ECLI:NL:RBROT:2024:6179
Rechtbank Rotterdam
- Eerste aanleg - enkelvoudig
- Rechtspraak.nl
Afwijzing verzoek voorlopige voorziening inzake rijgeschiktheid en schorsing rijbewijs
Op 3 juli 2024 heeft de voorzieningenrechter van de Rechtbank Rotterdam uitspraak gedaan in de zaak tussen verzoeker en de algemeen directeur van het Centraal Bureau Rijvaardigheidsbewijzen (CBR). Verzoeker had een verzoek ingediend om een voorlopige voorziening, omdat zijn rijbewijs was geschorst en hij verplicht was mee te werken aan een onderzoek naar zijn rijgeschiktheid. Dit besluit was genomen naar aanleiding van een verkeersongeval waarbij verzoeker onder invloed van alcohol was aangetroffen.
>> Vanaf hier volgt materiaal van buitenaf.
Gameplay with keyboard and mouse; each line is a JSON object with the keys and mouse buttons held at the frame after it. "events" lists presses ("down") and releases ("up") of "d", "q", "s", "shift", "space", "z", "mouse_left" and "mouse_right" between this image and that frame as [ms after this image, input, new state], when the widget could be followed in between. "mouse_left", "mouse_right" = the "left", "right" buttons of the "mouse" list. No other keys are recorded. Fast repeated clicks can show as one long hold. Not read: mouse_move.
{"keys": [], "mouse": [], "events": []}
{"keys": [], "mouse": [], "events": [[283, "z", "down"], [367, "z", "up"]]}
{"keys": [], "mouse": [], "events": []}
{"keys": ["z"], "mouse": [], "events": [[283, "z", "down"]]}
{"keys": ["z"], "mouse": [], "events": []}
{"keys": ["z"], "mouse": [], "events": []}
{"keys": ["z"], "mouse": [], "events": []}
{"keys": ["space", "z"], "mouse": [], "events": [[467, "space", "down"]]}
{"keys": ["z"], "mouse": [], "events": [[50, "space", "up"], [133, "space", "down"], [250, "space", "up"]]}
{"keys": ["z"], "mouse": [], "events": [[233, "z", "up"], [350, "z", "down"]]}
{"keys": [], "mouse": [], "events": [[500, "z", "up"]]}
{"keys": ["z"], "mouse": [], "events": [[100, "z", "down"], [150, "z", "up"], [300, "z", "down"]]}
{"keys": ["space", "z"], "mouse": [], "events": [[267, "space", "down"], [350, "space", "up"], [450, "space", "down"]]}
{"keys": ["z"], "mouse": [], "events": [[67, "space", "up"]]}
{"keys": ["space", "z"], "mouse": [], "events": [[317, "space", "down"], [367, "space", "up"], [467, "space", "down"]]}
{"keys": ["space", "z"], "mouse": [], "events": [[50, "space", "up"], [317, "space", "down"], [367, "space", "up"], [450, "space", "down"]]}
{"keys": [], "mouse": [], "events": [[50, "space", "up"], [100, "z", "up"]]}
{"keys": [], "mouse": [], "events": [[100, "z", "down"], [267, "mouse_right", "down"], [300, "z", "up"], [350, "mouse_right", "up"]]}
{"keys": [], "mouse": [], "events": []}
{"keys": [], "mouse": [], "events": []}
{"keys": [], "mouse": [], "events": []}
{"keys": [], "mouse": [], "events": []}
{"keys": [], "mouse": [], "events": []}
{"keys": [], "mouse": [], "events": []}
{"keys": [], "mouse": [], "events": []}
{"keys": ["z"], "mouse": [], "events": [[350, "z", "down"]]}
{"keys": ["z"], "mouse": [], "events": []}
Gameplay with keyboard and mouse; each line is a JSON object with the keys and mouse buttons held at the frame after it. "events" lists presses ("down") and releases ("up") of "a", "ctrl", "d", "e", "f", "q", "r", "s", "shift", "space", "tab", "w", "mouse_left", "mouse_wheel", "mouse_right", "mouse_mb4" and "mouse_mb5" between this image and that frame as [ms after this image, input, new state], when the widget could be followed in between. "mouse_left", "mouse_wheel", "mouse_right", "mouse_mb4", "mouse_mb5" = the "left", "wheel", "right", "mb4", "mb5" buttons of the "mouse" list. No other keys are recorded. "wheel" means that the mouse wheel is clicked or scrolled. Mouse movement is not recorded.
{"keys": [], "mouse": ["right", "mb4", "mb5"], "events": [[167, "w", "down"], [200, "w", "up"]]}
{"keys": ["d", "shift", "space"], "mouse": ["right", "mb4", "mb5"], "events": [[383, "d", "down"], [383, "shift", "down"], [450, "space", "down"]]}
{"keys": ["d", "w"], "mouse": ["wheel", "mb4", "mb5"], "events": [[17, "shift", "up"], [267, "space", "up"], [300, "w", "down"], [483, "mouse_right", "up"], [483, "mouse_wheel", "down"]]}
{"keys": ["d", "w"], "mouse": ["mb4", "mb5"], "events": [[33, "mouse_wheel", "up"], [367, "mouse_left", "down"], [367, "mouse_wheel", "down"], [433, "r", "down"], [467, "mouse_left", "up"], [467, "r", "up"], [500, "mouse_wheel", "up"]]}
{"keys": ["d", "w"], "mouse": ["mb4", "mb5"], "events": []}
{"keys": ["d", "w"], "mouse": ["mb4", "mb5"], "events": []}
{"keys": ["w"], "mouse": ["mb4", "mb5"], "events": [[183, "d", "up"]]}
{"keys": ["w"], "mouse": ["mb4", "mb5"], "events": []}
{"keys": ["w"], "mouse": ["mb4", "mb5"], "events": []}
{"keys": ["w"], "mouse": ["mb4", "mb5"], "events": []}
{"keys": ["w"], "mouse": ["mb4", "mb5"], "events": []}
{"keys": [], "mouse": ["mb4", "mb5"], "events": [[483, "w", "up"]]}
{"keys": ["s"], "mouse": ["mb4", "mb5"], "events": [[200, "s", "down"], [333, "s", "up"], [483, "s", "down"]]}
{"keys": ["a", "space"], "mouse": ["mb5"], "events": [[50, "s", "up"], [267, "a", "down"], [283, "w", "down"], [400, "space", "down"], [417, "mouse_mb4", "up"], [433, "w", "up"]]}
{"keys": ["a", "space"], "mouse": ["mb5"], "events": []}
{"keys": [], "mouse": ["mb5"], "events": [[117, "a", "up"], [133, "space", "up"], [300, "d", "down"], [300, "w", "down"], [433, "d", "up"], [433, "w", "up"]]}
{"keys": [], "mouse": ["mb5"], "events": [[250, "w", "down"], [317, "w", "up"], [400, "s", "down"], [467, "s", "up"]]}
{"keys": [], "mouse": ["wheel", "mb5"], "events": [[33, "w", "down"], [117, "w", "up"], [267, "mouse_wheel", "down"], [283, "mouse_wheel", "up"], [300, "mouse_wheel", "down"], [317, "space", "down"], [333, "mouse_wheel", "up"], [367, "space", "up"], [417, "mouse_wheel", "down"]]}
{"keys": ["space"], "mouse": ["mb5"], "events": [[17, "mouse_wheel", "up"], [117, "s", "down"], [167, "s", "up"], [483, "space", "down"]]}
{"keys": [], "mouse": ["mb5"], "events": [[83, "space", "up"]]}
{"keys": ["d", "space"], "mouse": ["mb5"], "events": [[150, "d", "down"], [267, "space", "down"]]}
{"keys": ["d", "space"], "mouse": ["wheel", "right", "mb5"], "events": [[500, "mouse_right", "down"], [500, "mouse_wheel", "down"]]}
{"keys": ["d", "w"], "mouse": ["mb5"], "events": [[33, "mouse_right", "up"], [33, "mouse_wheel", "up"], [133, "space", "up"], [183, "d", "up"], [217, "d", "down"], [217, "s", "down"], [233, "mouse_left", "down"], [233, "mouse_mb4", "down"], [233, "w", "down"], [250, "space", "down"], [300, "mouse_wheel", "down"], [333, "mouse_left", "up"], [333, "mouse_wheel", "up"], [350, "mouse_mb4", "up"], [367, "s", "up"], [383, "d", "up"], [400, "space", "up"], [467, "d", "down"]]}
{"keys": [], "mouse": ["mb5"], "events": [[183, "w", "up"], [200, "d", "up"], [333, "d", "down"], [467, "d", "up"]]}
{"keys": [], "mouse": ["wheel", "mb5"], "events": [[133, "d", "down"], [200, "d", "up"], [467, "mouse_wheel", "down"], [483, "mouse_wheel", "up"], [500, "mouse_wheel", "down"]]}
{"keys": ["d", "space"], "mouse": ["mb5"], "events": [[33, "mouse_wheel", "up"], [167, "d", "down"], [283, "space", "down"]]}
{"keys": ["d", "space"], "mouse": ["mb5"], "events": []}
De voorzieningenrechter oordeelde dat verzoeker onvoldoende aannemelijk had gemaakt dat er sprake was van een spoedeisend belang. Hij had niet onderbouwd dat het onmogelijk was om hulp in te roepen voor zijn werkzaamheden als marktkoopman, en er was geen bewijs van financiële problemen. Bovendien was de weigering om deel te nemen aan het psychiatrisch onderzoek niet voldoende om een spoedeisend belang aan te nemen. De voorzieningenrechter concludeerde dat het CBR zich op basis van de beschikbare informatie terecht had opgesteld dat er een relatie was tussen de alcoholconsumptie en het besturen van een voertuig. Het verzoek om voorlopige voorziening werd afgewezen, waardoor de schorsing van het rijbewijs van verzoeker van kracht bleef en hij moest voldoen aan de verplichting om mee te werken aan het onderzoek naar zijn rijgeschiktheid.